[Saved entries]

------------------------------------------------------------

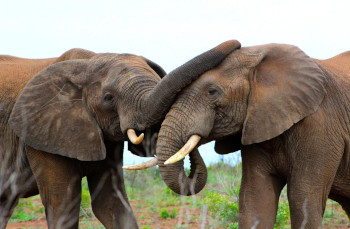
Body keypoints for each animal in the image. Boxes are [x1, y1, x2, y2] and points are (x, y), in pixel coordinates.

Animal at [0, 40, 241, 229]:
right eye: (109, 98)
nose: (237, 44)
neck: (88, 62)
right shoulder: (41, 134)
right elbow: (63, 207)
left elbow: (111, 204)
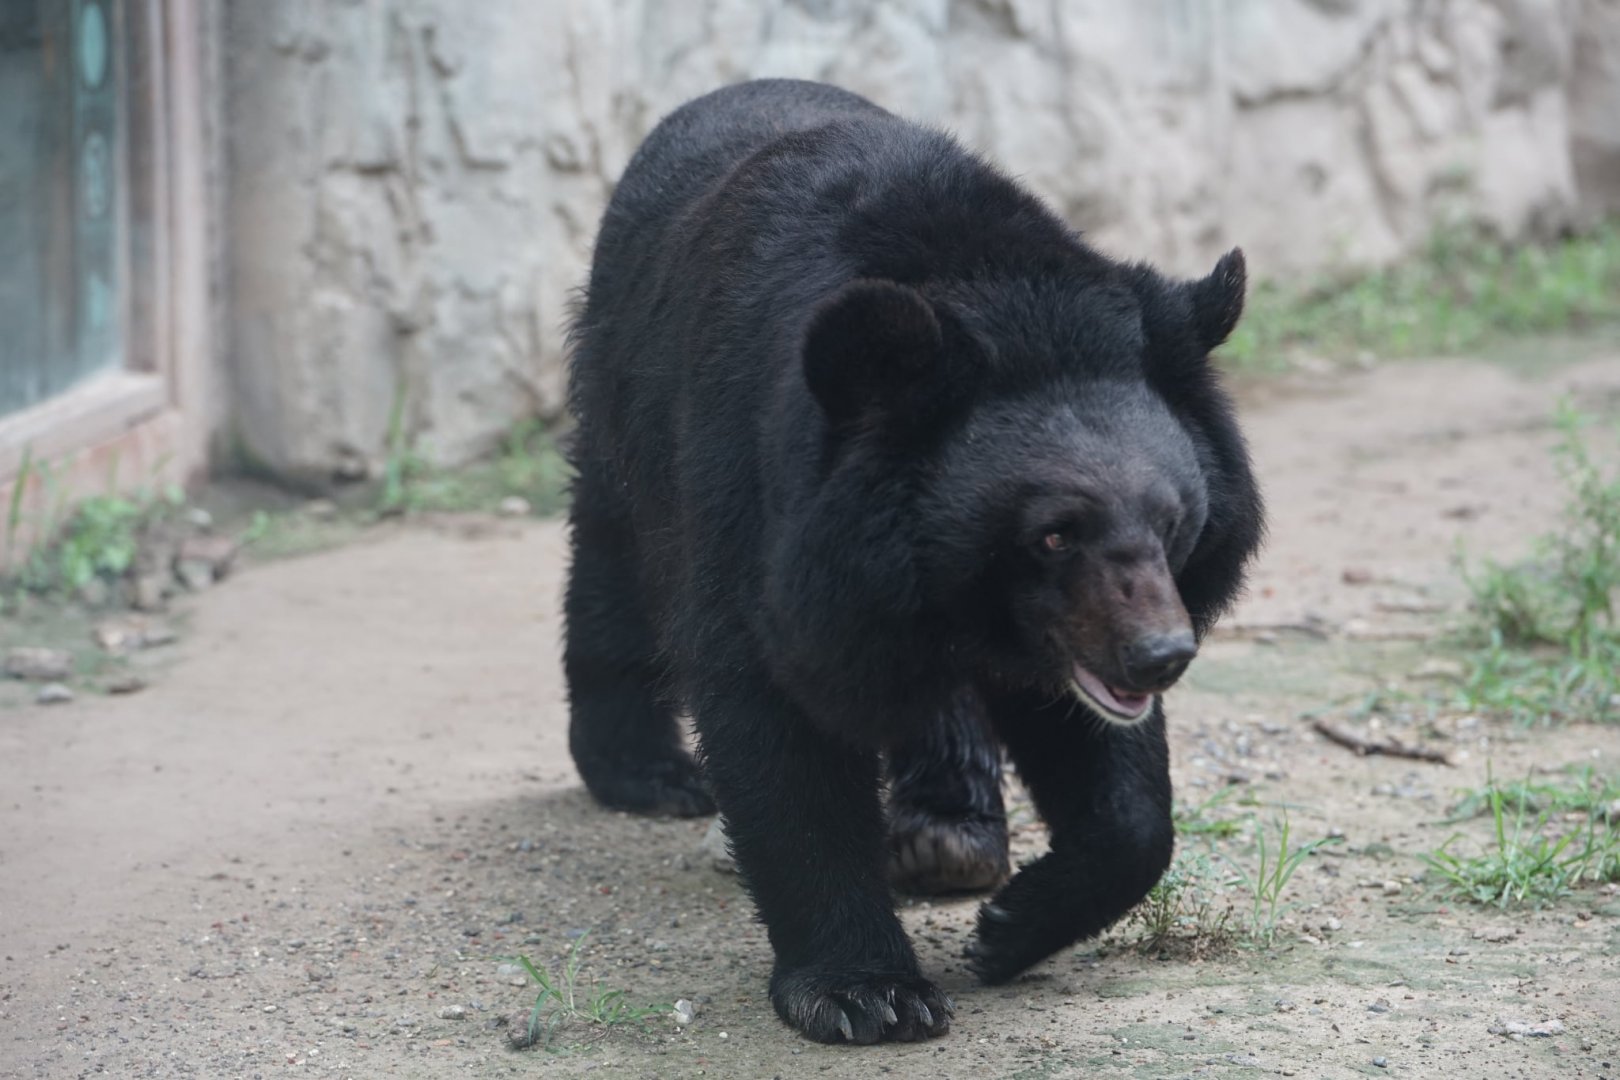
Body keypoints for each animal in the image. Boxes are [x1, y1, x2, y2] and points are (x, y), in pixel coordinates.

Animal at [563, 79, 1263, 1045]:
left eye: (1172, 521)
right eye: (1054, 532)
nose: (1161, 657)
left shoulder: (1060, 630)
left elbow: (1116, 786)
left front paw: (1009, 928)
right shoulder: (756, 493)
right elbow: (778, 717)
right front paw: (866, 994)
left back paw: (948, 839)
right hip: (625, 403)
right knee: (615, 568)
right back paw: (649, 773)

------------------------------------------------------------

EXERCISE DETAILS
Give back each line above verbatim, dropping every picture.

OUTPUT
Body keypoints for each animal in the image. Boxes are [x1, y1, x2, y2] and points are (x, y), in pixel coordinates.

Animal at [0, 40, 241, 229]:
right eye: (109, 98)
nose: (237, 44)
neck: (88, 62)
right shoulder: (41, 134)
right elbow: (63, 207)
left elbow: (111, 204)
Body keypoints for each animal in the image. Boxes are [x1, y1, x2, y2] and points are (x, y), in pixel coordinates.

Animal at [563, 79, 1263, 1045]:
left eye: (1172, 521)
right eye: (1054, 532)
nose: (1161, 657)
left shoulder: (1060, 630)
left elbow: (1116, 786)
left front paw: (1009, 928)
right shoulder: (756, 493)
right elbow: (778, 717)
right front paw: (866, 994)
left back paw: (948, 839)
right hip: (625, 403)
right knee: (615, 568)
right back paw: (649, 773)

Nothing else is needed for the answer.